I'm not at all a fast runner. Or even a long-distance runner. I've probably never run more than 3 miles in my life. But for some reason or another, I'm addicted to it. And I get easily frustrated when I can't run for one reason or another. Typically, because I run outdoors, it's the weather that causes me to take a hiatus. More often than that, it's my lack of time and/or sunlight. (I would GLADLY get up at 4:00am every morning to go running, but my husband forbids it.) Lately, it's been ailments/injuries like this one.
For the last 3 summers that Matt and I have lived here, the Heights has put on a 5K Fun Run on my jogging trail the first Saturday in June. And every year I get excited and plan to be apart of it. I've never run in a race before and it's definitely one of my top goals in life to finish a race. This one has always seemed like the perfect place to start. And every year, we have something going on that day that prevents me from participating.
This year, I thought it would be the wedding that I was the Matron of Honor in, but because the wedding wasn't until 5:00 and the race was at 7:30 (30 minutes to finish, tops), this wasn't really an obstacle. Not really having the money to do it kinda was, but the main obstacle was my back.
It still hasn't really healed yet and is continuing to give me issues. Even that morning when I got outta bed, the muscles in my lower back seemed to scream in pain. This makes it difficult just to walk, much less run in a race...or even run at all. But I decided to get up and just go for a walk on the trail anyway. I needed to burn some calories anyway.

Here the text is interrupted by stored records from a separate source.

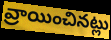
వ్రాయించినట్లు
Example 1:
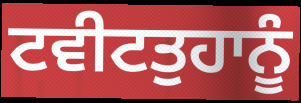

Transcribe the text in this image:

ਟਵੀਟਤੁਹਾਨੂੰ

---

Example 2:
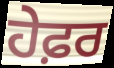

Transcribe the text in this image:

ਹੇਫ਼ਰ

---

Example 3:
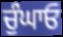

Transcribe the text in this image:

ਚੁੰਘਾਓ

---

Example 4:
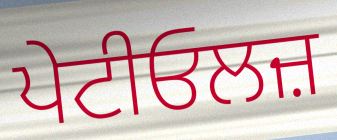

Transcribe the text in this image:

ਪੇਟੀਓਲਜ਼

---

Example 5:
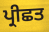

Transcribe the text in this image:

ਪ੍ਰੀਛਤ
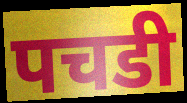
पचडी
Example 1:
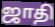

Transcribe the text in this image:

ஜாதி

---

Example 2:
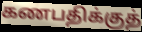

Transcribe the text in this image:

கணபதிக்குத்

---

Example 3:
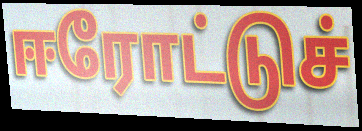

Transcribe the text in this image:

ஈரோட்டுச்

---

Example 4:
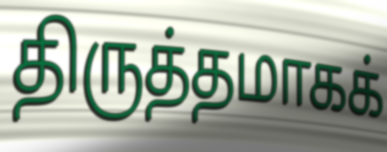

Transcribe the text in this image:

திருத்தமாகக்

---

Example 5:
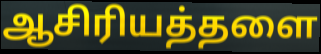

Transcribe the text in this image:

ஆசிரியத்தளை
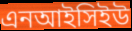
এনআইসিইউ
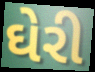
ઘેરી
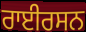
ਰਾਈਰਸਨ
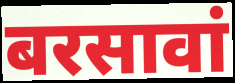
बरसावां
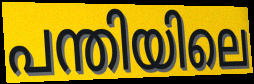
പന്തിയിലെ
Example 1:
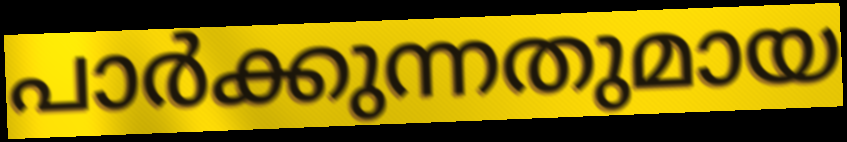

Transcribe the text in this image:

പാർക്കുന്നതുമായ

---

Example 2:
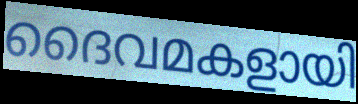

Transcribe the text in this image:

ദൈവമകളായി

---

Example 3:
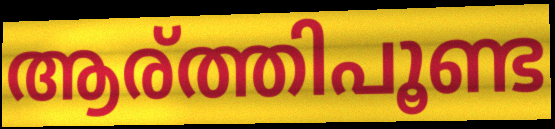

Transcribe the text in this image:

ആര്ത്തിപൂണ്ട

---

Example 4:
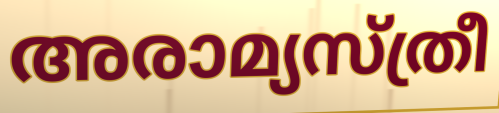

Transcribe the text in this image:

അരാമ്യസ്ത്രീ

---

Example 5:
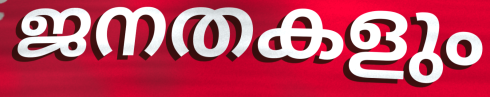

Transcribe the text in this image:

ജനതകളും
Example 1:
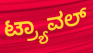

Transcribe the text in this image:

ಟ್ರ್ಯಾವಲ್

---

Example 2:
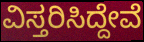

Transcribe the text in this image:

ವಿಸ್ತರಿಸಿದ್ದೇವೆ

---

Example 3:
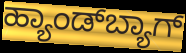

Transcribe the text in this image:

ಹ್ಯಾಂಡ್‌ಬ್ಯಾಗ್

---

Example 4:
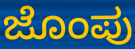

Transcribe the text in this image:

ಜೊಂಪು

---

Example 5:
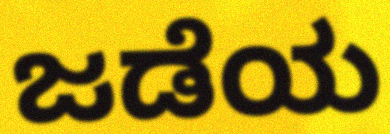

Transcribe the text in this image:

ಜಡೆಯ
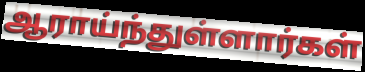
ஆராய்ந்துள்ளார்கள்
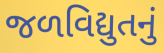
જળવિદ્યુતનું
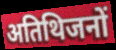
अतिथिजनों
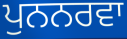
ਪੁਨਨਰਵਾ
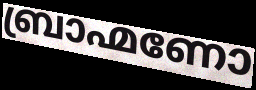
ബ്രാഹ്മണോ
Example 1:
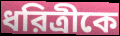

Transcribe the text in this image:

ধরিত্রীকে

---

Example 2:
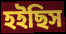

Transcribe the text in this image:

হইছিস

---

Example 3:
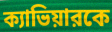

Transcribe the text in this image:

ক্যাভিয়ারকে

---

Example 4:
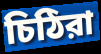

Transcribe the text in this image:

চিঠিরা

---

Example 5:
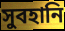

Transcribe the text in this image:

সুবহানি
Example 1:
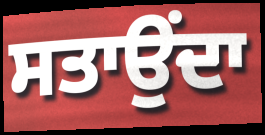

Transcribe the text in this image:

ਸਤਾਉਂਦਾ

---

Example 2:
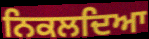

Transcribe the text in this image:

ਨਿਕਲਦਿਆ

So, I got dressed and put my tennis shoes on and walked out onto the trail right outside my house. The race had already started and most of the runners were already crossing the finish line. They had blocked off the street so the runners could run on the road, so I decided to take my walk up on the trail. At first, it felt really good being out there with them. Kinda like I was actually in the race with them.
A few blocks later, it hit me. Those thoughts of self-pity that make the tight feeling in the middle of the throat overwhelm and the tears that pop up suddenly. "I'm supposed to be in this race." "Will I EVER be able to sign up for a 5K?" "Will I ever know the feeling of crossing the finish line?" "Will I ever be able to even run again?" "It's not fair." Etc. You know the spiral effect.

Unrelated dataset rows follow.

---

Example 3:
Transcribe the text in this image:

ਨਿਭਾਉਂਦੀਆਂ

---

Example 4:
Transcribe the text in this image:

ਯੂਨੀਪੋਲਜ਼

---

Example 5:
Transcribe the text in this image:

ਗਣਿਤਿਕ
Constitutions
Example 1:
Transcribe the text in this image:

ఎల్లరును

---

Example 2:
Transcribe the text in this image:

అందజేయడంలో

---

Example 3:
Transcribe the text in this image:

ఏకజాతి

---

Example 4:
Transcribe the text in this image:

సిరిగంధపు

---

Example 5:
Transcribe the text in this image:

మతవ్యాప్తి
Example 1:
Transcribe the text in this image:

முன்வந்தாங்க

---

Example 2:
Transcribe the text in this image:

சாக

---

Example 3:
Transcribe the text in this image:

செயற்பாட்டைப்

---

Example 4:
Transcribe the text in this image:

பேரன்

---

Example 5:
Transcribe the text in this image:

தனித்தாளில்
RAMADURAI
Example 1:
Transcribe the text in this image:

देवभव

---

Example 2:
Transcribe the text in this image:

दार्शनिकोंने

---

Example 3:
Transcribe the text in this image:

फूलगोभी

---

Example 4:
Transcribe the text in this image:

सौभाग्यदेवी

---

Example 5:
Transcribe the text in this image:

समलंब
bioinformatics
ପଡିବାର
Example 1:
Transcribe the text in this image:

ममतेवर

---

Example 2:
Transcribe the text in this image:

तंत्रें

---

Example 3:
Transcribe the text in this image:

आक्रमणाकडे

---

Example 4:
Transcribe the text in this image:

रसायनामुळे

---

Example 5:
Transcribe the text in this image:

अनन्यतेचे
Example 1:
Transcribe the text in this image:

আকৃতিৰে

Part of me wanted to turn around, go back into my house, and curl up on my couch and have a good cry. I chose to keep walking. The only way to get better is to keep being active and to strengthen the muscles. But it was the hardest walk I've ever been on. I reached the place where the finish line was and there was a HUGE party going on. Everybody was laughing and congratulating each other. Friends and family members were there cheering their runner on. Pictures were being taken and a band was playing. I tried to be happy for all those that participated. And I actually kinda got my attitude in check.

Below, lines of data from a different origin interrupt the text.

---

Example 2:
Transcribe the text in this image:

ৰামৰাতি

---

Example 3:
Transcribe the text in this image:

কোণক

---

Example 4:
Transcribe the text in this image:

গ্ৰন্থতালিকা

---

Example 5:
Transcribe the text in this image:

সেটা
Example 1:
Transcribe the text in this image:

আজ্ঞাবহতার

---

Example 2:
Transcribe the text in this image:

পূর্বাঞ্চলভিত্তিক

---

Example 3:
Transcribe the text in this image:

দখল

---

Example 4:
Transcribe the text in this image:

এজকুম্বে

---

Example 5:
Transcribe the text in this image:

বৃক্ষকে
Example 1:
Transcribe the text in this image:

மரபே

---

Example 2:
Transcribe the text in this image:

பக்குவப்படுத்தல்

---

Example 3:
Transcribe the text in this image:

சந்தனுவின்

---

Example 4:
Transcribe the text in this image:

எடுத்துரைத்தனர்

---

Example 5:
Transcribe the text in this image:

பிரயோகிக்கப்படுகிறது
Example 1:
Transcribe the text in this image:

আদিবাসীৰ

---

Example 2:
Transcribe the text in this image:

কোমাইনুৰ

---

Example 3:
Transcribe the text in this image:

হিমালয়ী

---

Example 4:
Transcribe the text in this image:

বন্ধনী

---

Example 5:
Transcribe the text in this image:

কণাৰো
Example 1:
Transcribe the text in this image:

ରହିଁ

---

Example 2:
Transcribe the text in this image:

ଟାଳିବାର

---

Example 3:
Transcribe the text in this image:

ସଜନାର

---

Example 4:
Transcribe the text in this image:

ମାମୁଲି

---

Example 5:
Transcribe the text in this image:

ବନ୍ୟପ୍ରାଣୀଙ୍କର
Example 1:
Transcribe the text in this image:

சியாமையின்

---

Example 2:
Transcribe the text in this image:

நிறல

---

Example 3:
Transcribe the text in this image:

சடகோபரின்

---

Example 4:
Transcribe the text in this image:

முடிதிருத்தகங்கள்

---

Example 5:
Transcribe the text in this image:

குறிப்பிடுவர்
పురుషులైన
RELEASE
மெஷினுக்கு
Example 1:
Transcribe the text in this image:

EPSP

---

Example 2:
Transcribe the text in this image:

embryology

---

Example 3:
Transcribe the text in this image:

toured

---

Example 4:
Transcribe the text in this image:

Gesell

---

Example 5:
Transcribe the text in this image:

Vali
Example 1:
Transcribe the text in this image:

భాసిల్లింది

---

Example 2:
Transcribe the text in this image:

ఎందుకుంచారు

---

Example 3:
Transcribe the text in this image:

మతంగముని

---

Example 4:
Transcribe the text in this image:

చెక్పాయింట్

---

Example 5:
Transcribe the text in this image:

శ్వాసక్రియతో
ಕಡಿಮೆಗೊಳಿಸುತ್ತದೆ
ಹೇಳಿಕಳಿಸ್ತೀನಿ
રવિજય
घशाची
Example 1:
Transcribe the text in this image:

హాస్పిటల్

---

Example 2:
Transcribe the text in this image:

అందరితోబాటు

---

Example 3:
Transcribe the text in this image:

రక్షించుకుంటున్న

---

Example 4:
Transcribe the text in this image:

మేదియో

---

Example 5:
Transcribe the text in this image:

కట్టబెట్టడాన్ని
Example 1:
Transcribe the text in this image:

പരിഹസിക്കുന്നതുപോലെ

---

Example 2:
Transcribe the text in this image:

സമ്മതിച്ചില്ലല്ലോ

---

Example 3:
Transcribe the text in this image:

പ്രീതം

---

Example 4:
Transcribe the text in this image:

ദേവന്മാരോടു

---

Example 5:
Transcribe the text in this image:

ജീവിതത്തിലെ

Until I noticed all the little kids lined up about to begin their portion of the race...a 1K. Then I almost lost it again. A whole new batch of self-pitying thoughts attacked me. I'm pretty sure a couple of people actually saw the tears in my eyes. Embarrassing.
The whole way back home I asked the LORD to protect my heart and my mind from this "woe is me" attitude. He told me, very clearly, that I needed to bury my dreams. This verse melted into my heart and brought an odd combination of mourning and peace at the same time. My hopes and dreams and goals are no longer mine, but what the LORD has given to me by grace. If it's really HIS will for my life, then it will happen and HE will make a way. And the last thing I need to do is obsess and throw a pity-party about it. I just need to trust.
When you bury something, there is always a sense of sadness and mourning that occurs in your spirit. But if you really trust the LORD with your life (and your hopes and dreams and goals), then there is also always a sense of peace and joy and even confidence in HIS protection and plan for your life.
I believe that someday I will run a 5K and maybe even a half marathon. And I also believe that someday my children (and husband) will either participate with me or be waiting to congratulate me at the finish line.